# lonely



## Guest (Nov 29, 2005)

hi to all, im feeling very down cos i joined this site thinking there would be people to chat to, i go in the chat room and its very rare if someone is in there and on a few occasions there has been some one in and when i join they go, maybe its just me being paranoid, i don,t know, ive posted a few times and only had 1 reply  i think this site is very good it just seems theres no communication between folks, or not as much as i thought there would be. manda


----------



## Malory (Nov 27, 2005)

I think because it's not a hugely busy site, I mean there's quite afew people who are actively posting but compared to many sites it's pretty quite, that chances of someone randomly being in the chatrooms it fairly rare. It probably seems odd if you use chat a lot, like MSN or whatever, but many people just don't have the time to hang around in a chatroom to see who shows up. SO I'm saying it's not because of you that things seem slow, most people on a site like this will just pop in for a few minute, answer a post or two then leave again. That's what I think anyway.

Hi by the way.


----------



## Guest (Nov 29, 2005)

Remember too, that the nature of dp is disassociation!

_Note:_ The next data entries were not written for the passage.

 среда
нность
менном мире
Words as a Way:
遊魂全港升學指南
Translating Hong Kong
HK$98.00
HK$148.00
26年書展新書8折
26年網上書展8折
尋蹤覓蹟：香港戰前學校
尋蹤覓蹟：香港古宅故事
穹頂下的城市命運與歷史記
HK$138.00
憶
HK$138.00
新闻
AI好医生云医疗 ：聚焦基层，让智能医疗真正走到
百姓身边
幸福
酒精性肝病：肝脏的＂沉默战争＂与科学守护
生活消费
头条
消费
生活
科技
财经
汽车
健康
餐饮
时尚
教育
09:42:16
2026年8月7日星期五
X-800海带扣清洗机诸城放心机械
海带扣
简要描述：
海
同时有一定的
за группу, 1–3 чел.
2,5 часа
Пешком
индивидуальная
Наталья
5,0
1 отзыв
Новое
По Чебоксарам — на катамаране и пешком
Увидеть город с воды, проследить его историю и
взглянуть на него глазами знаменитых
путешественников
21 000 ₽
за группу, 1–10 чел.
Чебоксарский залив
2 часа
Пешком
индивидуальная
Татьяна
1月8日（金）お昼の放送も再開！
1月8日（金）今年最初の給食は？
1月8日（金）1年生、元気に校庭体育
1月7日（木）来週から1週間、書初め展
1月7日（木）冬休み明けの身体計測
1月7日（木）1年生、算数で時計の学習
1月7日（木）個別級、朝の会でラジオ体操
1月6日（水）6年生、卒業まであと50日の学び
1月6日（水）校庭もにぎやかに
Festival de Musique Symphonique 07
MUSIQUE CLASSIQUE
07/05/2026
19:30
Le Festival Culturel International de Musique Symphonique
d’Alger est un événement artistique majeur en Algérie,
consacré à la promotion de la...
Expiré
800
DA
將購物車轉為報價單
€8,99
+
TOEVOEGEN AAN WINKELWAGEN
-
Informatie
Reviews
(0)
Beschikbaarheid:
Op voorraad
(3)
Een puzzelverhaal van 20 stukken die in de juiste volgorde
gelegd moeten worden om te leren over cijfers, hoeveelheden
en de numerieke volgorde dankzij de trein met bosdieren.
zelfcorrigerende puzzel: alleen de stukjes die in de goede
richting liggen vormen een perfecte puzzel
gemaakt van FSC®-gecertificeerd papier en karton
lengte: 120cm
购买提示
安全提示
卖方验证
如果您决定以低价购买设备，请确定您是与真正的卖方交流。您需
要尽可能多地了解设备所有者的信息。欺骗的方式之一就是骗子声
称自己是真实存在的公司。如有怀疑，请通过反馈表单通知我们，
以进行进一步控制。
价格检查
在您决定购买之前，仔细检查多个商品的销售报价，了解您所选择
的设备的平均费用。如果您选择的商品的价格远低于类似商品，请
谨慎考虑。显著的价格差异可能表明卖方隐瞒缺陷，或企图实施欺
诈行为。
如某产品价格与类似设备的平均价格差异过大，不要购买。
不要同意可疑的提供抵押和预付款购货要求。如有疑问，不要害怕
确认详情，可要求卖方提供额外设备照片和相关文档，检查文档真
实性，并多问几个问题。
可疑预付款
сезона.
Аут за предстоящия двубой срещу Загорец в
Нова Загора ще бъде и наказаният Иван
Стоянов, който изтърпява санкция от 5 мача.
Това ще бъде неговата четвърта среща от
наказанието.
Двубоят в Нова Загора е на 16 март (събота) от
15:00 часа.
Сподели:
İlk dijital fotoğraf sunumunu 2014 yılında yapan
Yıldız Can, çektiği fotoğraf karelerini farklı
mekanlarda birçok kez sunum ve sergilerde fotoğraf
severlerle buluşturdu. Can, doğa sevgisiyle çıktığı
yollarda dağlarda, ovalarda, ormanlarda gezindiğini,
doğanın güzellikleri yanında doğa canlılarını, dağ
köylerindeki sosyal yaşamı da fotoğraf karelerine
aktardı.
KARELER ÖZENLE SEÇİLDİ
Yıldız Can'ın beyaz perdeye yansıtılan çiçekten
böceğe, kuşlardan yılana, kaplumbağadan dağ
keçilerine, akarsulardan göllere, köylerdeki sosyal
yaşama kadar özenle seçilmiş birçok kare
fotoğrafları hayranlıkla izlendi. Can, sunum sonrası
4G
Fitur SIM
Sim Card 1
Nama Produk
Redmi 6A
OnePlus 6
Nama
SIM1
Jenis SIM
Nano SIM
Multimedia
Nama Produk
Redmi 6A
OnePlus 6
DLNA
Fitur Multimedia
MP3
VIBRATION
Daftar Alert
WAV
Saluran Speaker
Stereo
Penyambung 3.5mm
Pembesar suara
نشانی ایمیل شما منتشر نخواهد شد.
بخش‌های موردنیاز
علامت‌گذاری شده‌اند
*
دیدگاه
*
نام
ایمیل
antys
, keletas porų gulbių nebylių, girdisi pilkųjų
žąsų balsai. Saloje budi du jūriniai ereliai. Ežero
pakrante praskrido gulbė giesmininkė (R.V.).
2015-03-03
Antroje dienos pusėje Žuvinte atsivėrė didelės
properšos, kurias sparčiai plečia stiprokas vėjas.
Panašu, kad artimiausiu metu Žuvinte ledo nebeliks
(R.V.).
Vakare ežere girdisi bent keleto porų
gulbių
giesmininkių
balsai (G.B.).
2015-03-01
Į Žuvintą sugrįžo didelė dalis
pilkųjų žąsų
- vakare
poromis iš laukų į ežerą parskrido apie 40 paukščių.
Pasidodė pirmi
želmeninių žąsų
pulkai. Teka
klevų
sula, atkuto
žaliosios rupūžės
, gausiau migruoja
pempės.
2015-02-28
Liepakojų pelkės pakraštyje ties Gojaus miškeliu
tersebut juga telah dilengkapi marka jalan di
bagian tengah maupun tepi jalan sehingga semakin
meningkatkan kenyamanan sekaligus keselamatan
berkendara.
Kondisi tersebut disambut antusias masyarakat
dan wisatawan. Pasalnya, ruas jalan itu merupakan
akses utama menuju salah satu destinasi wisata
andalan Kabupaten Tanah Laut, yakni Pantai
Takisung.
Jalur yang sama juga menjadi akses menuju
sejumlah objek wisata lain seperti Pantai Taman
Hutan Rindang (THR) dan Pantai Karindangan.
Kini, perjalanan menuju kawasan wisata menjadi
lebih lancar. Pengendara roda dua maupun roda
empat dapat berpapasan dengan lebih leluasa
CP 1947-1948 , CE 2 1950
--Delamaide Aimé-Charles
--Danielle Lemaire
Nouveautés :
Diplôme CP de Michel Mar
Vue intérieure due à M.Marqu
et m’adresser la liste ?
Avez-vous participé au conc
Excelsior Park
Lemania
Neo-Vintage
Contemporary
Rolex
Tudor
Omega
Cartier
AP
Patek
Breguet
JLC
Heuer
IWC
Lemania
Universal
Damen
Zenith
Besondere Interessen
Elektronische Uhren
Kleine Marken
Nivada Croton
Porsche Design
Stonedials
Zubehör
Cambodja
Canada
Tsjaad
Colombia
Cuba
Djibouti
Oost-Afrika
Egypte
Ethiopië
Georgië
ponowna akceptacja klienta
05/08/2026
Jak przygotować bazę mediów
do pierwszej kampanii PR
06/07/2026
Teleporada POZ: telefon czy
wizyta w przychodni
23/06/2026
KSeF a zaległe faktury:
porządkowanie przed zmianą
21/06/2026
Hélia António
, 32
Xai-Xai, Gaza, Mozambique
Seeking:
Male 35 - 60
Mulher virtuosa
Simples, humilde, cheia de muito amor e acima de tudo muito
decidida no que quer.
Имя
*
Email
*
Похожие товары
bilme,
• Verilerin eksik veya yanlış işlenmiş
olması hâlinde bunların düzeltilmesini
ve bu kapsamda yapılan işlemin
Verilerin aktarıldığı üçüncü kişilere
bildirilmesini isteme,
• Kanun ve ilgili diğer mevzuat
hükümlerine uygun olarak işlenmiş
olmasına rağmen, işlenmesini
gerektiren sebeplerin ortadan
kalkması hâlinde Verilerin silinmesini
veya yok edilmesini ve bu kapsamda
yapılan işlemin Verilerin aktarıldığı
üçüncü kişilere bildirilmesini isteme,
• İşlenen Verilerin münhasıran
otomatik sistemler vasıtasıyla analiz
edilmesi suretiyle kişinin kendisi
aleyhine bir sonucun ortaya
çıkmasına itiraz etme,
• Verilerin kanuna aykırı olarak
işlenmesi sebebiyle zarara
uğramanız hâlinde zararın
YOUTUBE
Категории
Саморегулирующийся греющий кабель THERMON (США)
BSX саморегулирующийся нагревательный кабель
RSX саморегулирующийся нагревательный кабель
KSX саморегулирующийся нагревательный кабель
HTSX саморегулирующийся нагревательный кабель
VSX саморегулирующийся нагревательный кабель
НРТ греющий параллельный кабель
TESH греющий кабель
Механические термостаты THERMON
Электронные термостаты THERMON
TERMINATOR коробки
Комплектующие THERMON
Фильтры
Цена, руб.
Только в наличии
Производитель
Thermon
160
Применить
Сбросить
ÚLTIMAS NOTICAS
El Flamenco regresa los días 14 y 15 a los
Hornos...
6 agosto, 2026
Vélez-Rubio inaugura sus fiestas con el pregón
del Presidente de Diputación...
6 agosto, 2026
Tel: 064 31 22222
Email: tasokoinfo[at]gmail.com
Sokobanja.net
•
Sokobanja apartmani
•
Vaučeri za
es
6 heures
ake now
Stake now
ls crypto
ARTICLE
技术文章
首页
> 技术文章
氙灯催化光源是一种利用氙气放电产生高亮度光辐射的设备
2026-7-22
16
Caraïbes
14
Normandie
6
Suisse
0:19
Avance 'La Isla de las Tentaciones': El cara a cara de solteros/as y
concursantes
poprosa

Many people here feel disconnected from reality and have difficulty remembering things so even if they wanted to post a reply to you they may get distracted and never get around to it. It's not personal!


----------



## agentcooper (Mar 10, 2005)

yeah, the chatroom is usually pretty empty because there usually aren't that many people here. but i really have connected with a few people on this board. just give it some time and start posting a bit more...and i think that if you start posting in some of the forums that get more traffic, you'll get more replies. not that many people look in this forum.


----------



## freesong (Dec 26, 2005)

I just read that you don't feel that you get many replies so I am replying. I really like having the opportunity to share and learn from others using the forum and I have actually had good luck with the chat room too. If you ever want to talk to someone just e-mail me and tell me a good time to meet in the chat room and I will try to make it. I check my messages at least once a day. Hope you will find friends here. God bless, freesong


----------